Mohinder SINGH, Petitioner, v. Eric H. HOLDER, Jr., Attorney General, Respondent.
    No. 10-73148.
    United States Court of Appeals, Ninth Circuit.
    Argued and Submitted Nov. 18, 2014.
    Filed Feb. 9, 2015.
    Ashwani K. Bhakhri, Law Offices of Ashwani K. Bhakhri, Burlingame, CA, for Petitioner.
    Marshall Tamor Golding, Esquire, OIL, DOJ-U.S. Department of Justice, Washington, DC, Chief Counsel ICE, Office of the Chief Counsel Department of Homeland Security, San Francisco, CA, for Respondent.
    Before: BERZON and RAWLINSON, Circuit Judges, and LYNN, District Judge.
    
    
      
       The Honorable Barbara M.G. Lynn, District Judge for the U.S. District Court for the Northern District of Texas, sitting by designation.
    
   MEMORANDUM

Mohinder Singh (Singh), a native and citizen of India, petitions for review of the ruling of the Board of Immigration Appeals (BIA) affirming the decision of the Immigration Judge (IJ) denying his application for asylum, withholding of removal, and relief under the Convention Against Torture (CAT).

The adverse credibility determination was supported by substantial evidence. Singh stated that he joined Akali Dal Mann in 1989, but when directly asked if he traveled to India in 1989, he responded that he had not. Singh also testified that he was not in India from 1984 until his mother’s death in December, 1991, yet an affidavit from the Vice-President of the Shiromani Akali Dal in Punjab stated that Singh had been an active working member of the party since 1984. Singh initially testified that, after a brief visit in 1984, the next time he returned to India was the occasion of his mother’s death in December, 1991. He later testified that he traveled to India in December, 1990, to visit his mother before she died.

Singh stated that aside from these trips, two others in the 1990s, and the 1984 trip, he had lived in the United States since 1981. This testimony conflicts with Singh’s asylum application, which indicated that he lived in India from 1954 to April, 1996, and with the births of his children. Singh could not explain how his two children, born in 1983 and 1987, respectively, were conceived during times he testified to being in the United States. See Rizk v. Holder, 629 F.3d 1083, 1088 (9th Cir.2011) (noting that an IJ may rely on a glaring material inconsistency to support an adverse credibility determination).

PETITION DENIED. 
      
       This disposition is not appropriate for publication and is not precedent except as provided by 9 th Cir. R. 36-3.

Provided records:
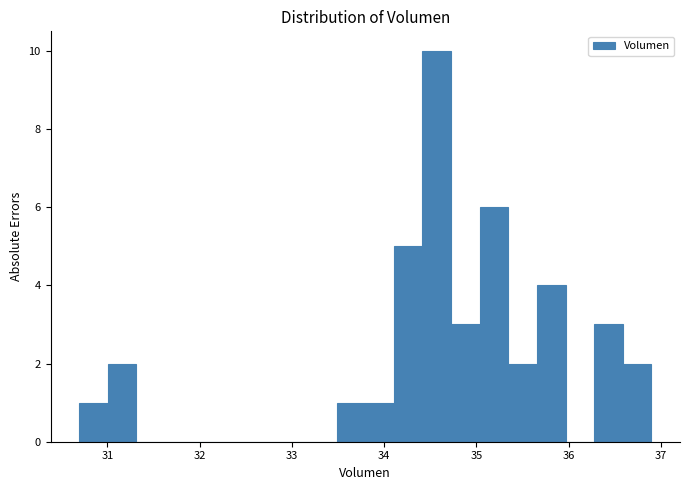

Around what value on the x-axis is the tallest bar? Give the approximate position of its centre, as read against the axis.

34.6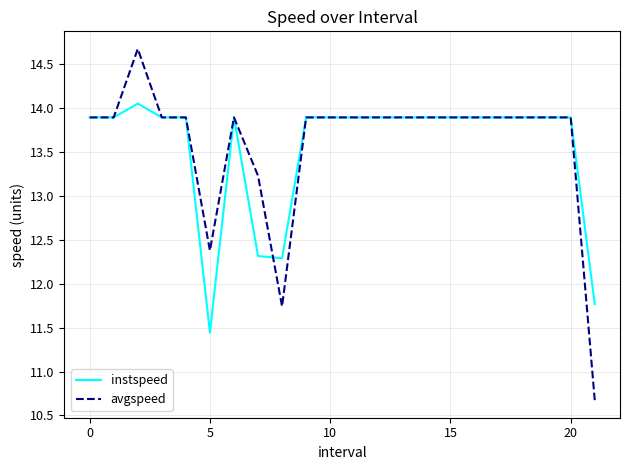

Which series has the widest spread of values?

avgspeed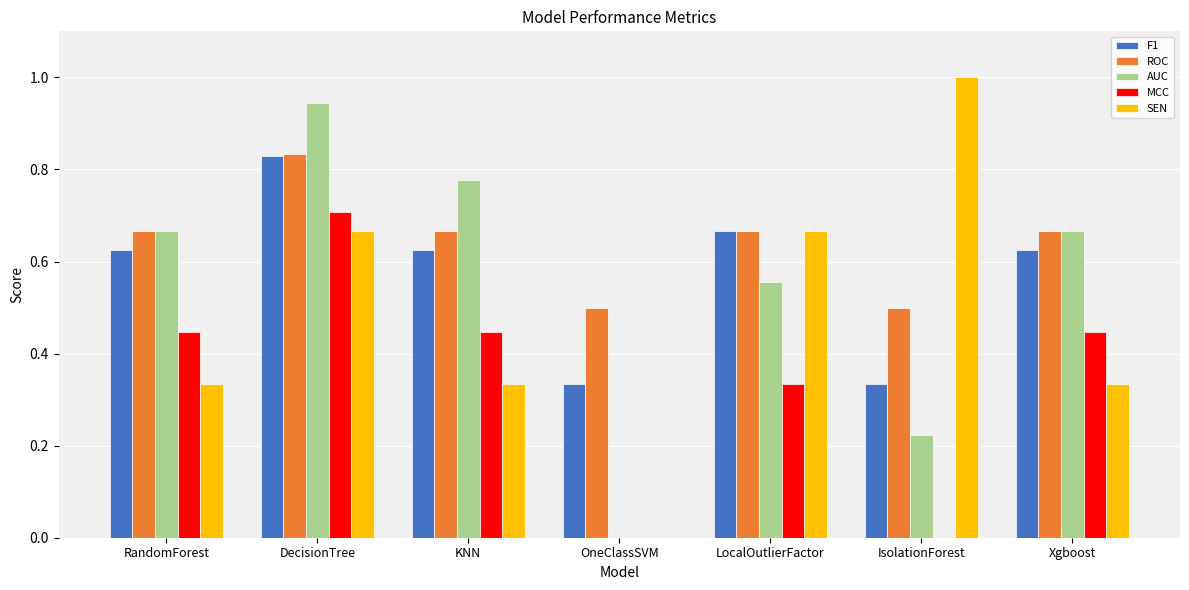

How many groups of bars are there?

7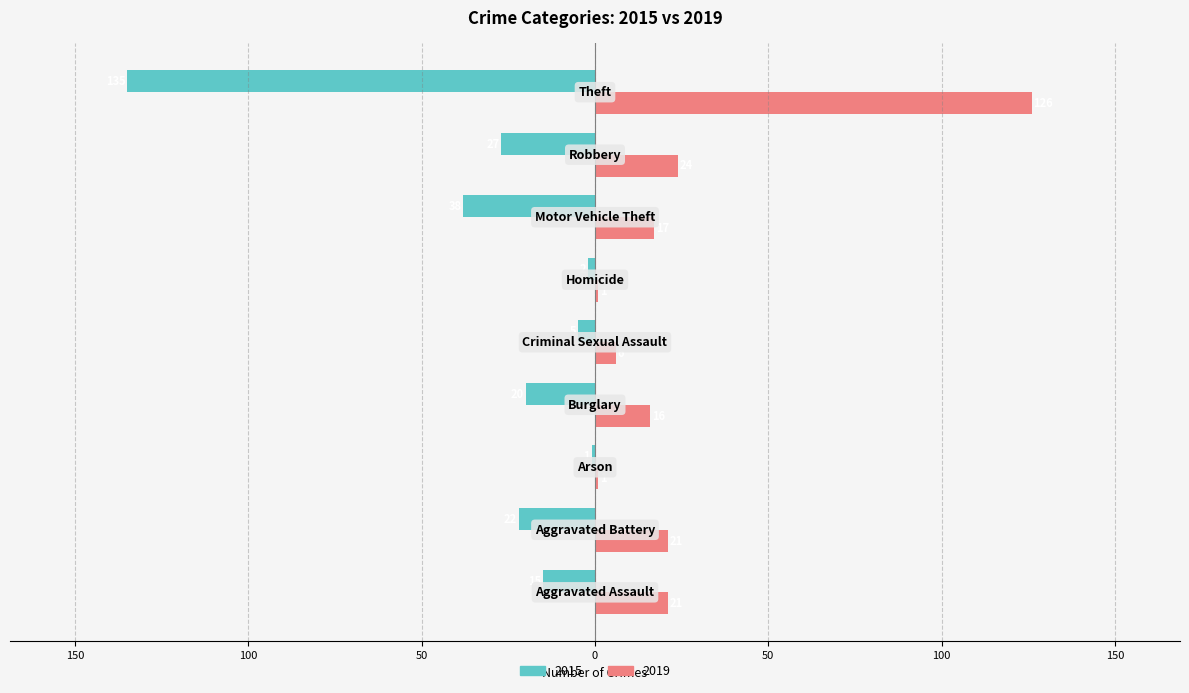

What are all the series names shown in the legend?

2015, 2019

Required actions:
1: Answer these questions about the court memorandum:
(a) Which court of appeals decided the case?
(b) In what year did Singh say he joined Akali Dal Mann?
(c) In which years were Singh's two children born?
2: Write out the passage of the court memorandum between "Argued and Submitted" and "sitting by designation.", inclusive.

List of solutions:
1:
(a) The United States Court of Appeals, Ninth Circuit.
(b) 1989.
(c) 1983 and 1987.

2:
Argued and Submitted Nov. 18, 2014.
    Filed Feb. 9, 2015.
    Ashwani K. Bhakhri, Law Offices of Ashwani K. Bhakhri, Burlingame, CA, for Petitioner.
    Marshall Tamor Golding, Esquire, OIL, DOJ-U.S. Department of Justice, Washington, DC, Chief Counsel ICE, Office of the Chief Counsel Department of Homeland Security, San Francisco, CA, for Respondent.
    Before: BERZON and RAWLINSON, Circuit Judges, and LYNN, District Judge.
    
    
      
       The Honorable Barbara M.G. Lynn, District Judge for the U.S. District Court for the Northern District of Texas, sitting by designation.